L’aspetto più notevole è che Città del Capo è riuscita ad evitare una catastrofe annunciata non tanto grazie all’acqua piovana o alla scoperta di nuove fonti acquifere sotterranee oppure alla desalinizzazione dell’acqua marina ma principalmente grazie ad una massiccia campagna civica di risparmio sui consumi di acqua. Questa ha permesso di ridurne il consumo giornaliero da l 1,2 miliardi nel 2015 a l 500 milioni all’inizio 2018. Un risultato impressionante che ha comportato drastiche restrizioni del consumo per capite di acqua potabile da l 185/giorno a l 50 e restrizioni ancora più draconiane per il turismo e l’agricoltura. L’amministrazione municipale della città ha superato con successo questa difficile sfida dimostrando notevoli capacità di gestione e resistenza alle pressioni popolari per allentare le misure restrittive.

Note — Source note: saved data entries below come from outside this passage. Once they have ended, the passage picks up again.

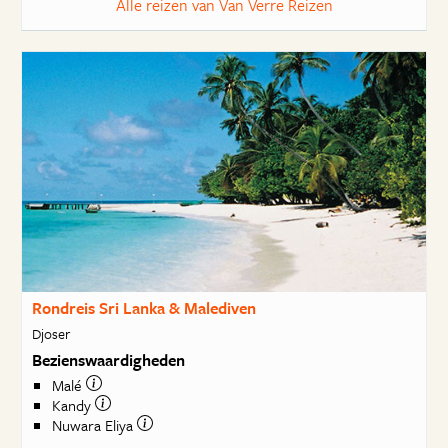
Alle reizen van Van Verre Reizen
Rondreis Sri Lanka & Malediven
Djoser
Bezienswaardigheden
Malé
Kandy
Nuwara Eliya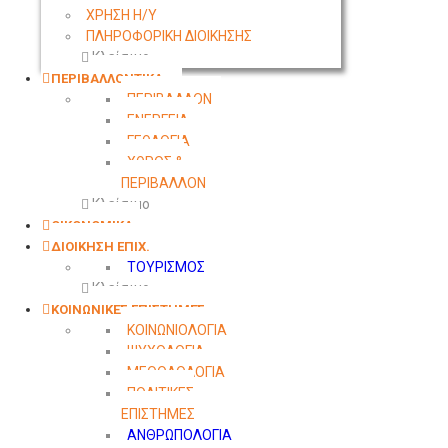
ΧΡΗΣΗ Η/Υ
ΠΛΗΡΟΦΟΡΙΚΗ ΔΙΟΙΚΗΣΗΣ
Κλείσιμο
ΠΕΡΙΒΑΛΛΟΝΤΙΚΑ
ΠΕΡΙΒΑΛΛΟΝ
ΕΝΕΡΓΕΙΑ
ΓΕΩΛΟΓΙΑ
ΧΩΡΟΣ &
ΠΕΡΙΒΑΛΛΟΝ
Κλείσιμο
ΟΙΚΟΝΟΜΙΚΑ
ΔΙΟΙΚΗΣΗ ΕΠΙΧ.
ΤΟΥΡΙΣΜΟΣ
Κλείσιμο
ΚΟΙΝΩΝΙΚΕΣ ΕΠΙΣΤΗΜΕΣ
ΚΟΙΝΩΝΙΟΛΟΓΙΑ
ΨΥΧΟΛΟΓΙΑ
ΜΕΘΟΔΟΛΟΓΙΑ
ΠΟΛΙΤΙΚΕΣ
ΕΠΙΣΤΗΜΕΣ
ΑΝΘΡΩΠΟΛΟΓΙΑ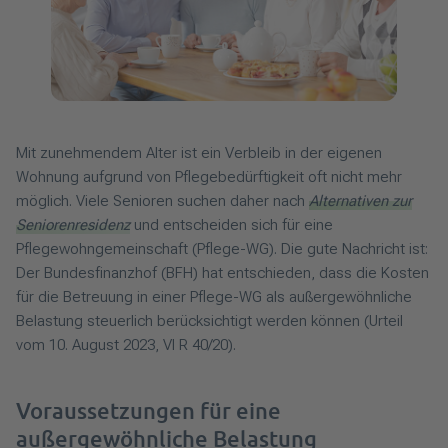
Mit zunehmendem Alter ist ein Verbleib in der eigenen
Wohnung aufgrund von Pflegebedürftigkeit oft nicht mehr
möglich. Viele Senioren suchen daher nach
Alternativen zur
Seniorenresidenz
und entscheiden sich für eine
Pflegewohngemeinschaft (Pflege-WG). Die gute Nachricht ist:
Der Bundesfinanzhof (BFH) hat entschieden, dass die Kosten
für die Betreuung in einer Pflege-WG als außergewöhnliche
Belastung steuerlich berücksichtigt werden können (Urteil
vom 10. August 2023, VI R 40/20).
Voraussetzungen für eine
außergewöhnliche Belastung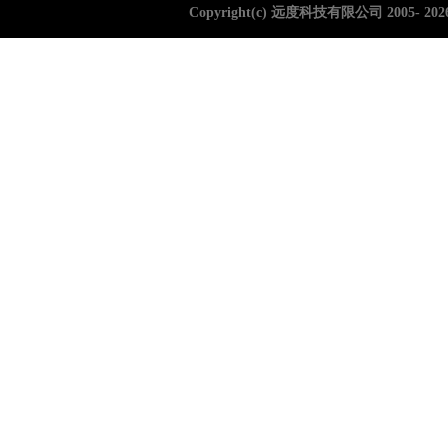
Copyright(c) 远度科技有限公司 2005-
202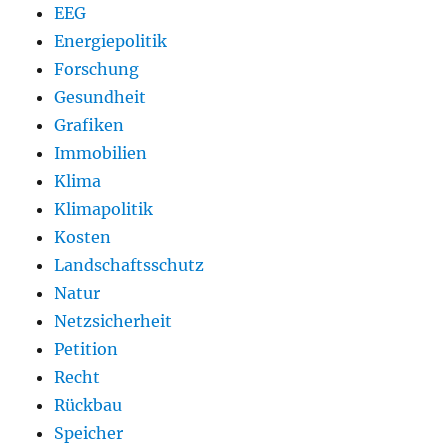
EEG
Energiepolitik
Forschung
Gesundheit
Grafiken
Immobilien
Klima
Klimapolitik
Kosten
Landschaftsschutz
Natur
Netzsicherheit
Petition
Recht
Rückbau
Speicher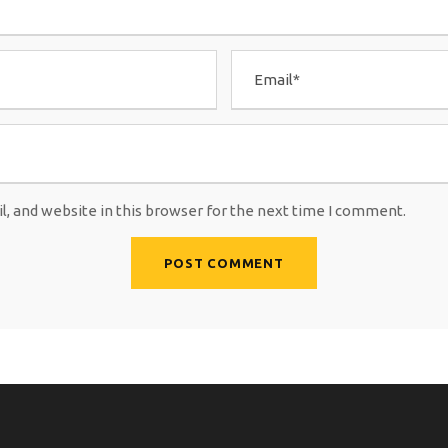
, and website in this browser for the next time I comment.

Data l’urbanizzazione crescente a livello mondiale, l’aumento delle disuguaglianze sociali e le situazioni di stress ecologico affrontate da parecchie metropoli gli insegnamenti derivanti dall’esperienza di Città del Capo sono di fondamentale importanza, soprattutto per i Paesi in sviluppo. In una città dove l’eredità dell’apartheid condanna la grande maggioranza della popolazione nera a vivere in baraccopoli mentre la stragrande maggioranza dei bianchi vive in quartieri residenziali con accesso a tutti i servizi, l’essere riusciti ad evitare il “giorno zero” è quasi miracoloso. Volente o nolente la popolazione urbana ha accettato di considerare l’acqua come un bene comune, cambiando anche l’approccio culturale ad una risorsa essenziale per la vita quotidiana.

La Costituzione democratica sudafricana post-apartheid sancisce il diritto individuale all’accesso all’acqua potabile. La crisi vissuta da Città del Capo ha evidenziato l’abisso che separa varie città e regioni del globo dalla realizzazione di questo diritto umano. E ha dimostrato che la sostenibilità nell’utilizzo delle risorse naturali è difficilmente raggiungibile senza misure per limitarne i consumi.